### What to work on
Print the lines that run from the line with "[66,1509,443,1523] export type" to the line with "(455, 224) none", keeping both end lines, exactly as they appear in the entries below, and nothing else.

(Modification records)
+---+

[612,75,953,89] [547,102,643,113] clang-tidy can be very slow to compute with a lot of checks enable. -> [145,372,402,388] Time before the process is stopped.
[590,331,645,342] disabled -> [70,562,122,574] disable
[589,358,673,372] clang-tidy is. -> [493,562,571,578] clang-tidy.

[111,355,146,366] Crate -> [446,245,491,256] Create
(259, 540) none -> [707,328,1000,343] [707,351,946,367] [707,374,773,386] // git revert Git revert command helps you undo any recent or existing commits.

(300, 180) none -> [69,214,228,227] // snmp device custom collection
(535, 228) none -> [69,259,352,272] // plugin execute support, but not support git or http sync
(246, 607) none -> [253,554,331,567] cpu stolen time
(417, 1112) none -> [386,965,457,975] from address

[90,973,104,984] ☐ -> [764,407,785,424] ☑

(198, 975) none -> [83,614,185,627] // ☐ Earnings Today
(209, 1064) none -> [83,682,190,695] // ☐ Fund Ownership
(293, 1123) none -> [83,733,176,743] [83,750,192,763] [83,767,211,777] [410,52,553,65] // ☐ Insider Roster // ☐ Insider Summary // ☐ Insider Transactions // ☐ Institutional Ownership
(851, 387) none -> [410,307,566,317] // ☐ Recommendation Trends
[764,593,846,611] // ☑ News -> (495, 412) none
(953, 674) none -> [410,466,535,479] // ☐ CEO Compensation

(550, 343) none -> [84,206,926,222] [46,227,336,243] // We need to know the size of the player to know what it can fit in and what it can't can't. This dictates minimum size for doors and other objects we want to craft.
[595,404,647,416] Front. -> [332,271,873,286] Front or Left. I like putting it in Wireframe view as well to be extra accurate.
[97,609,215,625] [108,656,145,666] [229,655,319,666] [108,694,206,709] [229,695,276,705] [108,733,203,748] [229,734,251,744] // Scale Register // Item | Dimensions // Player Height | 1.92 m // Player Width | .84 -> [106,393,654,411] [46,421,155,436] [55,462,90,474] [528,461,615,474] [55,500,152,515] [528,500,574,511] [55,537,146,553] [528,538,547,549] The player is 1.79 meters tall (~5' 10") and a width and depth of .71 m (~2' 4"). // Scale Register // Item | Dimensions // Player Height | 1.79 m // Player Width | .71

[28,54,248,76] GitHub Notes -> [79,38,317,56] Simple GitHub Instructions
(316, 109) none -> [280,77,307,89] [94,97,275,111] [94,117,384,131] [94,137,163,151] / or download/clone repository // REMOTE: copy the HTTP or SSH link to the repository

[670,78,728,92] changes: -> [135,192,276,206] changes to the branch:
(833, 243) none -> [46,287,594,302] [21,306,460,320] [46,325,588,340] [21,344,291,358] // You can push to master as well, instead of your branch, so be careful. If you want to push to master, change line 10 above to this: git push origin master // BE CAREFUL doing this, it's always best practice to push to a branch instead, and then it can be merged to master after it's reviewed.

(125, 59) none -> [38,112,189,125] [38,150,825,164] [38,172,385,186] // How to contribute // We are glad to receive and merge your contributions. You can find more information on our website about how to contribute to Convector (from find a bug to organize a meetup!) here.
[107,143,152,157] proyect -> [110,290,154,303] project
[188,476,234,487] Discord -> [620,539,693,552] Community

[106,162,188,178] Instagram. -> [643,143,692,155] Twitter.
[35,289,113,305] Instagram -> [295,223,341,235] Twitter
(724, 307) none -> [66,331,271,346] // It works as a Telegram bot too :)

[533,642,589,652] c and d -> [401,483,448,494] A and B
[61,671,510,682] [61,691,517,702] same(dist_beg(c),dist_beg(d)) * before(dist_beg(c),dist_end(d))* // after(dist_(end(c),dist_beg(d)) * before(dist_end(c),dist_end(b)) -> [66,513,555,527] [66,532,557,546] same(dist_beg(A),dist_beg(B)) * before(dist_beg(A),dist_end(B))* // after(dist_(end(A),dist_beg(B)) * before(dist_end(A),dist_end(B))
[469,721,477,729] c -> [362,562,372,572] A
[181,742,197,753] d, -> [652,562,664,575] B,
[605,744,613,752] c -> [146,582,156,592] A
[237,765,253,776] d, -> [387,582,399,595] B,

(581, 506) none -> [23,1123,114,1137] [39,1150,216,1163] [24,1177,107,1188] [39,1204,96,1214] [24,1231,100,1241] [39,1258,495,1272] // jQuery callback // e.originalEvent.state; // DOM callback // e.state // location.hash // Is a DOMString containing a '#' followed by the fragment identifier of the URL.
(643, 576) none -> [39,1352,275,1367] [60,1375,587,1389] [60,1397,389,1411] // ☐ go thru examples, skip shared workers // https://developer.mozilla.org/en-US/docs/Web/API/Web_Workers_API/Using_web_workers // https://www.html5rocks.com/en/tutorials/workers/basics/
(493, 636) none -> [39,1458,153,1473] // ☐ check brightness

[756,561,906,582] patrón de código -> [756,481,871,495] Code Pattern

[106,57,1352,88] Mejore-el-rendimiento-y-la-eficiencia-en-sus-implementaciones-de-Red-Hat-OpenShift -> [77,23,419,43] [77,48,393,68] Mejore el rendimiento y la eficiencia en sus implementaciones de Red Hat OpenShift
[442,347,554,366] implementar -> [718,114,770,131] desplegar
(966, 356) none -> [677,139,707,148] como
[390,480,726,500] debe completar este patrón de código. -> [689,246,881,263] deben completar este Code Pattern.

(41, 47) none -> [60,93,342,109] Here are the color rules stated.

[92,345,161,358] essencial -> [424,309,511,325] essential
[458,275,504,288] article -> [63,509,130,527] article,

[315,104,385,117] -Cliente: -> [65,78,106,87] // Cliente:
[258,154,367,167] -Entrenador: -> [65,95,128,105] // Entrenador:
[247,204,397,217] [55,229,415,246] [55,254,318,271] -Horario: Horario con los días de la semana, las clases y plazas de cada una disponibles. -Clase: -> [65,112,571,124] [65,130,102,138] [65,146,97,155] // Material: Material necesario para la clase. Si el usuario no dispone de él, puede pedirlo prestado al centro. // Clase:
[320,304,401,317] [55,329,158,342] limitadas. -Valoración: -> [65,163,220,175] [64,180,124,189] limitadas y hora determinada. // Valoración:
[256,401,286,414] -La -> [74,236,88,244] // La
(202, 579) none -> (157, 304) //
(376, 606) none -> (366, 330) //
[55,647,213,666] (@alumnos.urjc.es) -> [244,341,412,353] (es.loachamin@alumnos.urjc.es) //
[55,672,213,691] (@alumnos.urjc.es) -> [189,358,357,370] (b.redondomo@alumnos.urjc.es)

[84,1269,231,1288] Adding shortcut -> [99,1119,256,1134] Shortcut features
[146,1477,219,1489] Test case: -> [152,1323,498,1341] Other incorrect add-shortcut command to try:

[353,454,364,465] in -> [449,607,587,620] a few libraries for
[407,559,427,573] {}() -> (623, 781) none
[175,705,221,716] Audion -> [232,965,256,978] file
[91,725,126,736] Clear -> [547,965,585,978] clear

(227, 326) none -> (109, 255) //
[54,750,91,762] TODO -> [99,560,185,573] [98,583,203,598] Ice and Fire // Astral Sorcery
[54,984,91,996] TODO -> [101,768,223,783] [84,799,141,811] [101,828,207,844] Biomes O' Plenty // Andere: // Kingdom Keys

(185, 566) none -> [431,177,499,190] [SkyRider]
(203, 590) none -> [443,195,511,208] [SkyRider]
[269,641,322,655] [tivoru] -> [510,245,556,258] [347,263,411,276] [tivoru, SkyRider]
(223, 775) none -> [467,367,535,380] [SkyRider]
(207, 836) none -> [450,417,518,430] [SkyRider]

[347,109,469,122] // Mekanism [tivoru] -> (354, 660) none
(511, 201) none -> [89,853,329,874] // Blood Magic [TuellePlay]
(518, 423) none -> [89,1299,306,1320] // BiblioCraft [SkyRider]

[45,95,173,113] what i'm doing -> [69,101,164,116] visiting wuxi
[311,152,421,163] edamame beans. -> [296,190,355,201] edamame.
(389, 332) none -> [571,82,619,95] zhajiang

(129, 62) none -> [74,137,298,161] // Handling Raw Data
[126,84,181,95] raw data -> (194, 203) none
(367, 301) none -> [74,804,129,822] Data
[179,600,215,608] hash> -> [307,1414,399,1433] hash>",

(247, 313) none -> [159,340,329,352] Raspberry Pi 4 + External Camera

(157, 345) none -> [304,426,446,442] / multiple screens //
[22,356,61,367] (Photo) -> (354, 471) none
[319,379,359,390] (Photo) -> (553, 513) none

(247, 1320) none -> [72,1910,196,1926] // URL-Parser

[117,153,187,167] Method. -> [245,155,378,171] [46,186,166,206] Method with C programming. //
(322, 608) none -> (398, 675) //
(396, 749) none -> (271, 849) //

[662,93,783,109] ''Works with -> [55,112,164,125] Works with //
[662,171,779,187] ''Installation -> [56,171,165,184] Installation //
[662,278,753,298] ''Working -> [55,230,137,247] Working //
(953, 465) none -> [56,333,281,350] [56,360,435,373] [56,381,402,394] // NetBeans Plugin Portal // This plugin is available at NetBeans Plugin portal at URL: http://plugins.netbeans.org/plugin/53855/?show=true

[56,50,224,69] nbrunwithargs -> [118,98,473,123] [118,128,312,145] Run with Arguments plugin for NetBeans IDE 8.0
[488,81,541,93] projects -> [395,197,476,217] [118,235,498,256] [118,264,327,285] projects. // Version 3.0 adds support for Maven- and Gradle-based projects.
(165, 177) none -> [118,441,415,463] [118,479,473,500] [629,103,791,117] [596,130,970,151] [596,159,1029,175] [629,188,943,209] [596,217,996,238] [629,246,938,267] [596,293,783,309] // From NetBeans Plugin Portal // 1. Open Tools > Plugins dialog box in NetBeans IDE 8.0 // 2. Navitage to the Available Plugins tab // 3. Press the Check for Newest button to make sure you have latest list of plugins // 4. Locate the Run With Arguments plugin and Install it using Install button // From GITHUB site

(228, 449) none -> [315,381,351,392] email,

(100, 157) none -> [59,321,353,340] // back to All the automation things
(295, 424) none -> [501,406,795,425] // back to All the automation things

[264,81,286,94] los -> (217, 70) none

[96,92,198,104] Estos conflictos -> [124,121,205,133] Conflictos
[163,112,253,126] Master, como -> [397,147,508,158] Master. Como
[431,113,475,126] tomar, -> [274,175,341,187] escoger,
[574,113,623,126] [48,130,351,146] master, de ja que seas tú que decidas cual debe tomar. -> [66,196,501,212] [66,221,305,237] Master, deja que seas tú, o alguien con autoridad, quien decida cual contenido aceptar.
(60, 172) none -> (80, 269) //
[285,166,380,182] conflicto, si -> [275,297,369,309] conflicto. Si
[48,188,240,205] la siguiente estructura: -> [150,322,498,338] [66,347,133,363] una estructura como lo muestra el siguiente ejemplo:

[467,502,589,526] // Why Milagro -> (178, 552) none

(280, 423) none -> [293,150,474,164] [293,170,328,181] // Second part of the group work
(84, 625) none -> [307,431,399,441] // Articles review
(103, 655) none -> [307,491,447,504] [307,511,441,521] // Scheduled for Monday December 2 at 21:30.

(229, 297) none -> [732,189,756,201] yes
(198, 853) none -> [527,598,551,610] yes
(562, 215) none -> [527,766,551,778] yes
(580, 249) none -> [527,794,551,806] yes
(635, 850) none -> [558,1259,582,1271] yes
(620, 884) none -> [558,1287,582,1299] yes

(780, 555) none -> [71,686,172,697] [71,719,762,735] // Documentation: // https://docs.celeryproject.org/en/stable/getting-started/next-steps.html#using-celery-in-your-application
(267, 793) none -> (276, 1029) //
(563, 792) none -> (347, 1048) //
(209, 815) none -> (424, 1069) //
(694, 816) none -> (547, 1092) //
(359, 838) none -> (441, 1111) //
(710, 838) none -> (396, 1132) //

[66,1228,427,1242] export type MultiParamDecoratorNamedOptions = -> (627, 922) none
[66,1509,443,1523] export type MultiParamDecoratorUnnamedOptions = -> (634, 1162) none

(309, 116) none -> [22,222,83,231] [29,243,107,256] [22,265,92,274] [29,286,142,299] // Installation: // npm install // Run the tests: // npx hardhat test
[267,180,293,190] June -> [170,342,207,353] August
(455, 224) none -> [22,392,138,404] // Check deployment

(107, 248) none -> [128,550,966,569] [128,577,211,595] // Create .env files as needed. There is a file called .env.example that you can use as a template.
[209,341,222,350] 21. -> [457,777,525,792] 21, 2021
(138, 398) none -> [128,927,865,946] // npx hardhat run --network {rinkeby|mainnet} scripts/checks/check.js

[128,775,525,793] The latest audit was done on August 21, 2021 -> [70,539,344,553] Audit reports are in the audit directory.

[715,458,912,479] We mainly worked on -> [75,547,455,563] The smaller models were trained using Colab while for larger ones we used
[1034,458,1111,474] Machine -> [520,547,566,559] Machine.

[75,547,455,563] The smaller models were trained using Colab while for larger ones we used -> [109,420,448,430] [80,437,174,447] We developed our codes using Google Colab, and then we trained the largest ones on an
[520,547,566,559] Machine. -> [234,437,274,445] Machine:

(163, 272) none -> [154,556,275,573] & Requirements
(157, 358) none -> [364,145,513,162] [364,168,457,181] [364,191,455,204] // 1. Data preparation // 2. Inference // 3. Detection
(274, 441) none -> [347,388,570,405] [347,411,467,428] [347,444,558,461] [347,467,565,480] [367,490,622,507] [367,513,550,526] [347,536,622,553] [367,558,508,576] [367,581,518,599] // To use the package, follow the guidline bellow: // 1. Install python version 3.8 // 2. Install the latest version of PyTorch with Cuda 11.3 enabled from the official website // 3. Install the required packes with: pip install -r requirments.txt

+---+

### Written response
[66,1509,443,1523] export type MultiParamDecoratorUnnamedOptions = -> (634, 1162) none

(309, 116) none -> [22,222,83,231] [29,243,107,256] [22,265,92,274] [29,286,142,299] // Installation: // npm install // Run the tests: // npx hardhat test
[267,180,293,190] June -> [170,342,207,353] August
(455, 224) none -> [22,392,138,404] // Check deployment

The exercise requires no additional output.